ASSIGNED TASK: Locate the string "lines" throughout the material and copy every line in which it occurs.

GIVEN DATA:

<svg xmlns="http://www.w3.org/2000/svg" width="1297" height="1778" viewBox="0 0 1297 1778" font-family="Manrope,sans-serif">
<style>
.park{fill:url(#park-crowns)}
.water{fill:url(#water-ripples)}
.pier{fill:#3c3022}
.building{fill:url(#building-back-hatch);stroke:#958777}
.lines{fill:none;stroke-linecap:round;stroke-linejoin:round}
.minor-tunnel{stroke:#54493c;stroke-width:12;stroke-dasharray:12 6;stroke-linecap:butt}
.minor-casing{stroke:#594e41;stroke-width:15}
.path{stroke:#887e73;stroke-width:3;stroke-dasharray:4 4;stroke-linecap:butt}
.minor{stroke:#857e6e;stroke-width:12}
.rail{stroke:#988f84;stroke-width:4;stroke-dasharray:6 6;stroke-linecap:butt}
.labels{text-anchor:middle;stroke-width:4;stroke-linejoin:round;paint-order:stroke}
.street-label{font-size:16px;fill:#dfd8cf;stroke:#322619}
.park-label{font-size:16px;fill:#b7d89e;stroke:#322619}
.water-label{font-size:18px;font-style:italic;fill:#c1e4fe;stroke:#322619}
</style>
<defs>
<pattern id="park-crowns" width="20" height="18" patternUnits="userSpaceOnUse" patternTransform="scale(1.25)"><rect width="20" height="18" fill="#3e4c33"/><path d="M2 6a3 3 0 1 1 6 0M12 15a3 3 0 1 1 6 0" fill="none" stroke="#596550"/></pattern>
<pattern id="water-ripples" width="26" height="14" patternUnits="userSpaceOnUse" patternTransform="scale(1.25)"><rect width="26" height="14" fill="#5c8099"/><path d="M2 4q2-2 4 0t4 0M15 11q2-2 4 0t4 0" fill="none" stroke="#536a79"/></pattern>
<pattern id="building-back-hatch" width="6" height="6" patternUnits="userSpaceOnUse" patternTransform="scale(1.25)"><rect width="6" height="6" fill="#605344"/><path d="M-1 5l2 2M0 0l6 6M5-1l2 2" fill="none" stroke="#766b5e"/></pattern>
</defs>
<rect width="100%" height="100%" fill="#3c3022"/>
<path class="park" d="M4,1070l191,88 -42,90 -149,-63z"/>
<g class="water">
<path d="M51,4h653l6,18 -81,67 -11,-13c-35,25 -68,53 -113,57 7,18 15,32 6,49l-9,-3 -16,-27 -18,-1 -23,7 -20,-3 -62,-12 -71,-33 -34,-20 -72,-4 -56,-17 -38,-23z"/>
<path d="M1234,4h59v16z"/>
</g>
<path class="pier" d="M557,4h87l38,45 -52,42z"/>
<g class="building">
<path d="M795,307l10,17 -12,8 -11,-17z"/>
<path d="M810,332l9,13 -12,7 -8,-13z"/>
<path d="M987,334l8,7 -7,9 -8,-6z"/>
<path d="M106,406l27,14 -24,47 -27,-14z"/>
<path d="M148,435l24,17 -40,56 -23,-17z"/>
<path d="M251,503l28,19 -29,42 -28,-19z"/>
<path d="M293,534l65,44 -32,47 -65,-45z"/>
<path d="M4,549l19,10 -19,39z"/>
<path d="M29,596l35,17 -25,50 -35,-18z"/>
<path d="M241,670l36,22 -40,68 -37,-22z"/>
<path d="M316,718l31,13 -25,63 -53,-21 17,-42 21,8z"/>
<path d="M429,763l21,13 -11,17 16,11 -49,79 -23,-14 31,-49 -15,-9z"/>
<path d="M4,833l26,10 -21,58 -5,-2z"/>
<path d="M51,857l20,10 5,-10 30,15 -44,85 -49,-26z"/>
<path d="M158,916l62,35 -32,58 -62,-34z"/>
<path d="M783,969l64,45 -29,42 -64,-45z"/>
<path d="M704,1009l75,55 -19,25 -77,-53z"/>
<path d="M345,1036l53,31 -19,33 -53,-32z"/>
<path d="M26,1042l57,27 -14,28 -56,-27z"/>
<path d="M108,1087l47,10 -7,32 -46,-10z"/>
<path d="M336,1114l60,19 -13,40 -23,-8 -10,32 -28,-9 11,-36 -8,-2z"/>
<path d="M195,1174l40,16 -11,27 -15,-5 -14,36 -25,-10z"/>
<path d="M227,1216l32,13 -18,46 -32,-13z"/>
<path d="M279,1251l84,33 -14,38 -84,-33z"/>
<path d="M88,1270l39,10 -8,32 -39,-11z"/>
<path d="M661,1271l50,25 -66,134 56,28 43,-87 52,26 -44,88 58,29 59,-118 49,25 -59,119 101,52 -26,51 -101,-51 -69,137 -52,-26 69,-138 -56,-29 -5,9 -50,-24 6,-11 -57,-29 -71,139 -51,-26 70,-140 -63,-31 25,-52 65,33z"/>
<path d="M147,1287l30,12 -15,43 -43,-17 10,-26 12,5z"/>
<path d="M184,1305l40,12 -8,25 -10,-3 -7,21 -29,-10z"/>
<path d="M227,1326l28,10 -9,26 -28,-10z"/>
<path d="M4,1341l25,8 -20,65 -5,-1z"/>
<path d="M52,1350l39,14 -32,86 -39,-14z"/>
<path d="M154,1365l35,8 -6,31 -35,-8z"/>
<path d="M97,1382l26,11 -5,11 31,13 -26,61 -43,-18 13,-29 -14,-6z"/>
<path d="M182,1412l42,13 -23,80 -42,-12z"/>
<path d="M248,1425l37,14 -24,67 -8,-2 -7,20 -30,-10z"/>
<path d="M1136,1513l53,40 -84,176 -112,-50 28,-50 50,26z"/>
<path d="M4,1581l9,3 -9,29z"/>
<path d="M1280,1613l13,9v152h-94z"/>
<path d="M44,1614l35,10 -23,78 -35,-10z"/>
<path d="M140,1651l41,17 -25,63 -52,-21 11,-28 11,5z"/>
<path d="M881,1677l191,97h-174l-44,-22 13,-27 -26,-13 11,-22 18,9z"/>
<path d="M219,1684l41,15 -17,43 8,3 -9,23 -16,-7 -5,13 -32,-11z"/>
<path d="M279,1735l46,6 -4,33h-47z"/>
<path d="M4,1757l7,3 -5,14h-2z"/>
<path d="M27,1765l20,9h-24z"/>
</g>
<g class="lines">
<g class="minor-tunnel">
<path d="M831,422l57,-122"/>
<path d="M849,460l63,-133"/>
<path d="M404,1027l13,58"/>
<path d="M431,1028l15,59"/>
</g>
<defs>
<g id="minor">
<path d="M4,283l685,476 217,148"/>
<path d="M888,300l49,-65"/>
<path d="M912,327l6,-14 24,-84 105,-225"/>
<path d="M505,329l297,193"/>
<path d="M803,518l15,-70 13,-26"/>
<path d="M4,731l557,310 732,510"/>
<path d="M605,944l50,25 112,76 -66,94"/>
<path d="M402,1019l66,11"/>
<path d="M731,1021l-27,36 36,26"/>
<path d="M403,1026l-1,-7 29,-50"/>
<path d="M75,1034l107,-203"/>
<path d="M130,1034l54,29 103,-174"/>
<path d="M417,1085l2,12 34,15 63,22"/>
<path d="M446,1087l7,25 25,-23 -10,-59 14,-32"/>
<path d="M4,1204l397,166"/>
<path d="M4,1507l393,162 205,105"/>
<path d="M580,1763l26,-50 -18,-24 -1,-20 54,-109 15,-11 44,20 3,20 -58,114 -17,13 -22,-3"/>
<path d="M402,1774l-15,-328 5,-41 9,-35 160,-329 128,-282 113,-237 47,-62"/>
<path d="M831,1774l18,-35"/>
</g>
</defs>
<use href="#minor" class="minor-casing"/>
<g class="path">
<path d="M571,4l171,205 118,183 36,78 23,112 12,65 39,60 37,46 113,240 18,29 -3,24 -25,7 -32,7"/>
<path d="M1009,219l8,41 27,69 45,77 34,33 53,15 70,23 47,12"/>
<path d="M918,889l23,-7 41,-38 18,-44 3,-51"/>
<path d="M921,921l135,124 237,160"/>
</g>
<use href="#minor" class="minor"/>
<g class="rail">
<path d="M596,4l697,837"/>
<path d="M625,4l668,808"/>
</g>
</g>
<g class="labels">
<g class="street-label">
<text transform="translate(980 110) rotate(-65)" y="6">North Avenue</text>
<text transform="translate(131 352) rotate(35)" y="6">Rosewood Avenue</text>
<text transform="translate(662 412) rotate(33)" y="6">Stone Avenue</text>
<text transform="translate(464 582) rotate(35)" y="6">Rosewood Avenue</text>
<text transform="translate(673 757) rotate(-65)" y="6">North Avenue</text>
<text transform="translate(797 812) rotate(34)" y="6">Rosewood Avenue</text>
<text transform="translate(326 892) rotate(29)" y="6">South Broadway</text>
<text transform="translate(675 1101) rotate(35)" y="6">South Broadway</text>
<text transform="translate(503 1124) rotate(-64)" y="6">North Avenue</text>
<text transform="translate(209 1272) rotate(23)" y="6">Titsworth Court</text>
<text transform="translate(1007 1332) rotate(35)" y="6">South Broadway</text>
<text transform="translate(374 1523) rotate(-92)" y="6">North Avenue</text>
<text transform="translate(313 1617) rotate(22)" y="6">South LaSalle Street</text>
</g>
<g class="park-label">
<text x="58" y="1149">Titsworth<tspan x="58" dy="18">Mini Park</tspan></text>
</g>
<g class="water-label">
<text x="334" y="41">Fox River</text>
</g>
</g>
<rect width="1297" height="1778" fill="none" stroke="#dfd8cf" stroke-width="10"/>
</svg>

OUTPUT FOR THIS EXERCISE:
.lines{fill:none;stroke-linecap:round;stroke-linejoin:round}
<g class="lines">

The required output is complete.